Duff has spent a lifetime making sculpture from what the city throws away.



Photography: Image courtesy of the artist and Reena Spaulings Fine Art. Photo by Joerg Lohse.
Words by: Bridget Goodbody
John Duff has been making sculpture in a Chinatown loft since the 1970s. Using clay, cement, fiberglass, Turtle Wax, resin, and things people toss on the sidewalk, he turns them into something precious. Magical, even.
The exhibition spans decades, from work made in the 1960s to pieces finished just this year. Quiet forms, cobbled together with care. Hard materials seep into softness. Concrete plays with foam. Bicycle chains become a puddle of cement. Clam shells painted green and strung together with wire look like fishing nets on the docks. Or a necklace. Tough. Touching.

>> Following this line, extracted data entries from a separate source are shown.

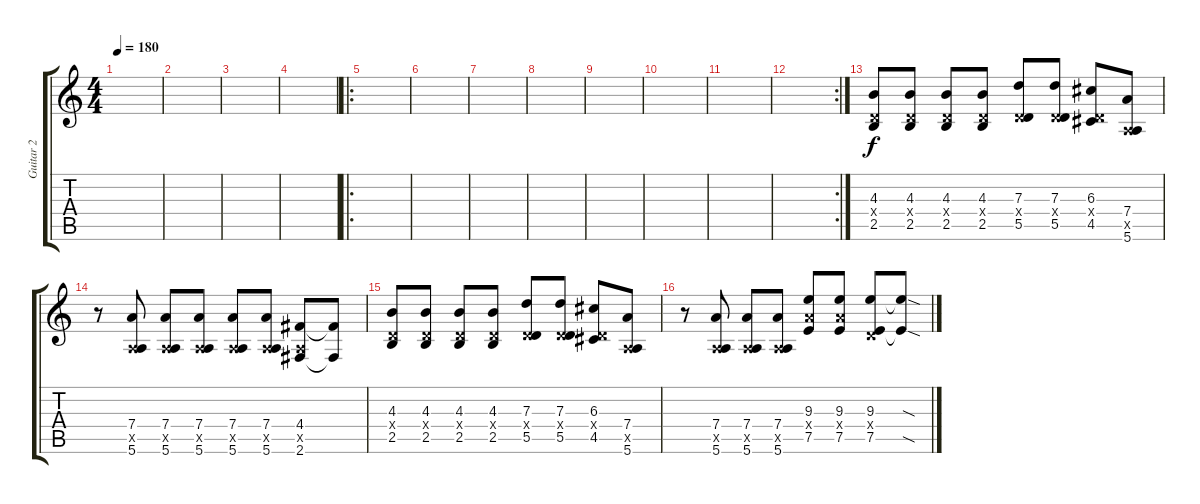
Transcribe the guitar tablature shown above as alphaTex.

\track ("Guitar 2" "Guitar 2") {instrument distortionguitar}
\staff {score tabs}
\tuning (E4 B3 G3 D3 A2 E2) {hide}
\ts (4 4)
\tempo 180
\clef g2
\ks c
|
|
|
|
\ro
|
|
|
|
|
|
|
\rc 2
|
(4.3 0.4{x} 2.5).8 (4.3 0.4{x} 2.5).8 (4.3 0.4{x} 2.5).8 (4.3 0.4{x} 2.5).8 (7.3 0.4{x} 5.5).8 (7.3 0.4{x} 5.5).8 (6.3 0.4{x} 4.5).8 (7.4 0.5{x} 5.6).8 |
r.8 (7.4 0.5{x} 5.6).8 (7.4 0.5{x} 5.6).8 (7.4 0.5{x} 5.6).8 (7.4 0.5{x} 5.6).8 (7.4 0.5{x} 5.6).8 (4.4 0.5{x} 2.6).8 (4.4{t} 2.6{t}).8 |
(4.3 0.4{x} 2.5).8 (4.3 0.4{x} 2.5).8 (4.3 0.4{x} 2.5).8 (4.3 0.4{x} 2.5).8 (7.3 0.4{x} 5.5).8 (7.3 0.4{x} 5.5).8 (6.3 0.4{x} 4.5).8 (7.4 0.5{x} 5.6).8 |
r.8 (7.4 0.5{x} 5.6).8 (7.4 0.5{x} 5.6).8 (7.4 0.5{x} 5.6).8 (9.3 7.4{x} 7.5).8 (9.3 7.4{x} 7.5).8 (9.3 0.4{x} 7.5).8 (9.3{sod t} 7.5{sod t}).8
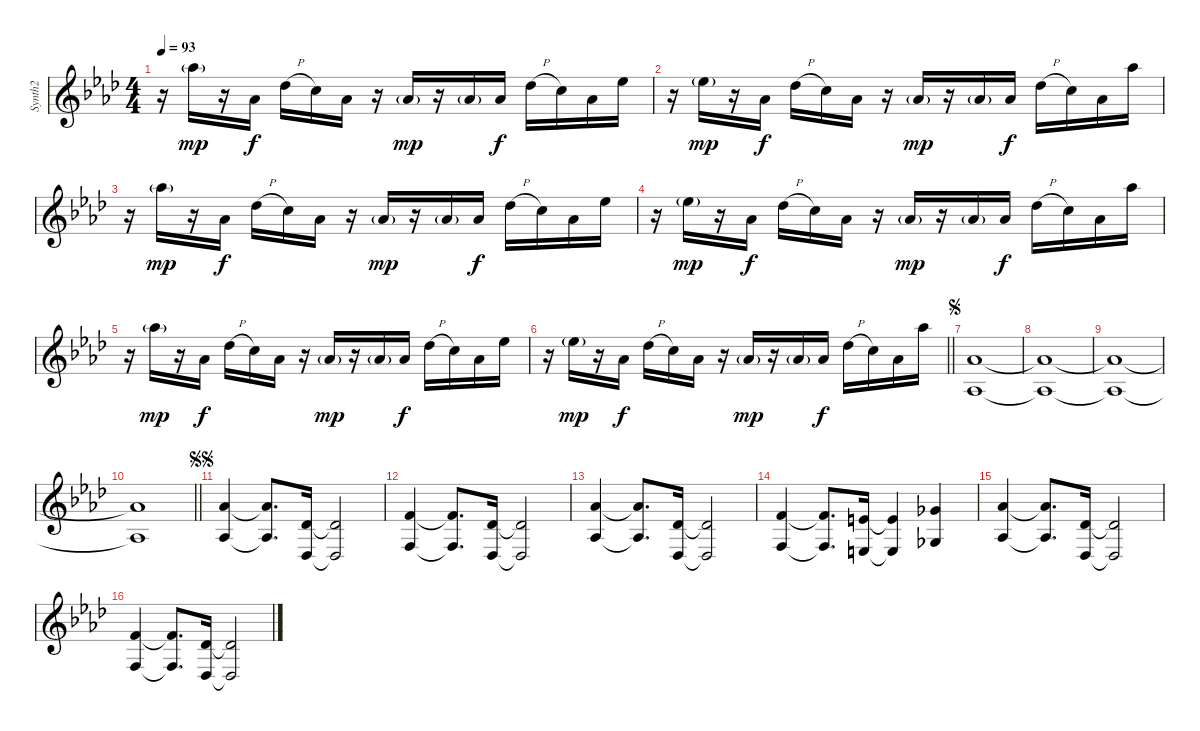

These stumbled-upon moments, transformed into something solid and lasting, feel like they could be around forever, or, like a lifetime, gone tomorrow. Really, they shouldn't be so beautiful. Yet here we are, wondering when we can see them again.
John Duff (b. Lafayette, Indiana, 1943) lives and works in New York City's Chinatown. He attended the San Francisco Art Institute before moving to the Lower East Side in 1967. Like his art, he's been woven into the fabric of New York City's art scene. Duff has lived in the same loft on Doyers Street since 1971.